Amendment and withdrawal. Canada's international narcotics obligations may be amended, or withdrawn from completely. Amendments may be proposed by any party. The Economic and Social Council then decides whether the proposed amendment is to be considered at a special conference or circulated to the parties for their acceptance and comments. If the latter route is chosen, the amendment comes into force eighteen months after its circulation, so long as no party has rejected it. If it is rejected by any party, the Council, in light of comments received from the parties, may still decide to call a conference to consider the proposed amendment. (See, Art. 47)

Any party may withdraw from the Single Convention (a procedure described as "denunciation") by depositing a written instrument with the Secretary-General. If this denunciation is received by July 1st of any year, it becomes effective on January 1st of the succeeding year. If received after July 1st, the denunciation does not take effect until January 1st of the second succeeding year. (See, Art. 46.)

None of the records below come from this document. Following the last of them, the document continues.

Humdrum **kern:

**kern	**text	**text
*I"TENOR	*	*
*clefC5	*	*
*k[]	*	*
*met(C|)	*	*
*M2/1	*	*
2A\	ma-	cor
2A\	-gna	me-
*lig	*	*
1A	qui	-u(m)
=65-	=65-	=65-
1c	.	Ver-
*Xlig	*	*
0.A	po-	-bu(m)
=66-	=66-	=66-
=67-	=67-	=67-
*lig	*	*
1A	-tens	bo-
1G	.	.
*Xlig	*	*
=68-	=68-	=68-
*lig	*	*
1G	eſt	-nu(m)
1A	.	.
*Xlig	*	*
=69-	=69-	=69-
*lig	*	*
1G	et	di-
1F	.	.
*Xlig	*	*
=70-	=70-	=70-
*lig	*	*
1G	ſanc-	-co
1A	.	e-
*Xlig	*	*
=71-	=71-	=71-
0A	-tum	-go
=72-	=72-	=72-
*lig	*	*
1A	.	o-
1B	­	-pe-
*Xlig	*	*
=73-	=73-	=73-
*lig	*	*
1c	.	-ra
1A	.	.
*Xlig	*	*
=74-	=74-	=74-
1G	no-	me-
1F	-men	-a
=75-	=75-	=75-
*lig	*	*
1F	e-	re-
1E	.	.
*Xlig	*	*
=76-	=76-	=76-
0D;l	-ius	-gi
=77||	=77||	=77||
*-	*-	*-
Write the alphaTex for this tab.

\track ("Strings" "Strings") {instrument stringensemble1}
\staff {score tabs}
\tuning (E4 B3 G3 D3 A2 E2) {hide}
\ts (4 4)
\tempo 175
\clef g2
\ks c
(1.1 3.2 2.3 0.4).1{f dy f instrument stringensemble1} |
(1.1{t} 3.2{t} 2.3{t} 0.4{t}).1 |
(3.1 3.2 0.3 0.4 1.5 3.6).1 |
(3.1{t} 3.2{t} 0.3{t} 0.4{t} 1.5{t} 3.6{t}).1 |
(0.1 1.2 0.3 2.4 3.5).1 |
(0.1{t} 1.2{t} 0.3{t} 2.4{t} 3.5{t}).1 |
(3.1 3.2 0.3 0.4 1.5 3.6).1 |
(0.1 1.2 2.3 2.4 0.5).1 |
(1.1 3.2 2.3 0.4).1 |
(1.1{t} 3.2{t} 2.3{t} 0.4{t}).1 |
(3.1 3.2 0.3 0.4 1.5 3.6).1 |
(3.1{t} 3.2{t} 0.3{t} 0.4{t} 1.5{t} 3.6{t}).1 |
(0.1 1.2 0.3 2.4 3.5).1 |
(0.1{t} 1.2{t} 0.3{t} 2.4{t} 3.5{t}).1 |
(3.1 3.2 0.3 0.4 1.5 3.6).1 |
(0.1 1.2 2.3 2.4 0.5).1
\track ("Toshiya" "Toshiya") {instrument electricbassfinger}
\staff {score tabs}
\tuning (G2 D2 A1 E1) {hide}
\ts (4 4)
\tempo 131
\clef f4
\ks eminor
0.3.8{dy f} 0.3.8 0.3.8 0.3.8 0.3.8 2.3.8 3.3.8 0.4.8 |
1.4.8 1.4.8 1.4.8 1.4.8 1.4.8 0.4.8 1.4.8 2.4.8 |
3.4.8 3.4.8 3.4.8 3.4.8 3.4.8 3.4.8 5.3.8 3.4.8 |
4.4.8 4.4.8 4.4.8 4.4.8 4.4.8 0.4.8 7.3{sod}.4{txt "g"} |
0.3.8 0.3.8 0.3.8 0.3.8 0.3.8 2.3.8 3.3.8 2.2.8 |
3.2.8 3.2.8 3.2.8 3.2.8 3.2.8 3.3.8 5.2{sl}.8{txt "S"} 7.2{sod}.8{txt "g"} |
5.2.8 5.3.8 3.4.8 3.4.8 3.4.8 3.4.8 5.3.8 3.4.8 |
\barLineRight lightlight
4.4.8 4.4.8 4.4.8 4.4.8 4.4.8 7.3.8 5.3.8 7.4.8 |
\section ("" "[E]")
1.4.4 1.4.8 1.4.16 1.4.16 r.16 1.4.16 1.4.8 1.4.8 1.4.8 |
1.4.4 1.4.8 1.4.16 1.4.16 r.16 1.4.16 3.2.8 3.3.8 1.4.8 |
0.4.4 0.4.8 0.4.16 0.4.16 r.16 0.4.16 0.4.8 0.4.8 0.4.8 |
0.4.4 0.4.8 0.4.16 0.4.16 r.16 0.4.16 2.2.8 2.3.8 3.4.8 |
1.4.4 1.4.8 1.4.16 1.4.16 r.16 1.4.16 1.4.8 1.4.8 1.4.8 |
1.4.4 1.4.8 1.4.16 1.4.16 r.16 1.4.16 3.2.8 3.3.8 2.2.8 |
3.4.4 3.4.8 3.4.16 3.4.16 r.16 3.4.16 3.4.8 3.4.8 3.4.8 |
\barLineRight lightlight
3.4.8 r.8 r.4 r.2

The Convention on Psychotropic Substances, 1971, which creates international obligations with respect to THC and its isomers, contains parallel provisions to those in the Single Convention with regard to the general control regime and the processes of amendment and denunciation. Unlike Article 36 of the Convention, which requires that specified types of drug-related conduct be made punishable offences, the equivalent COPS provision does not detail specific kinds of behaviour but, instead, refers generally to each party's obligation to penalize "any action contrary to a law or regulation adopted in pursuance of its obligations under this Convention." (Art. 22, s-para. 1(a)) This approach appears to offer even more interpretative flexibility as to the range of conduct which parties are bound to render punishable offences than is the case with Article 36 of the Single Convention.

Summary. In summary, there is considerable constructive latitude in those provisions of the international drug conventions which obligate Canada to make certain forms of cannabis-related conduct punishable offences. It is submitted that these obligations relate only to behaviours associated with illicit trafficking, and that even if Canada should elect to continue criminalizing consumption-oriented conduct, it is not required to convict or punish persons who have committed these offences. The obligation to limit the possession of cannabis products exclusively to legally authorized medical and scientific purposes refers to administrative and distribution controls, and although it may require the confiscation of cannabis possessed without authorization, it does not bind Canada to criminally penalize such possession.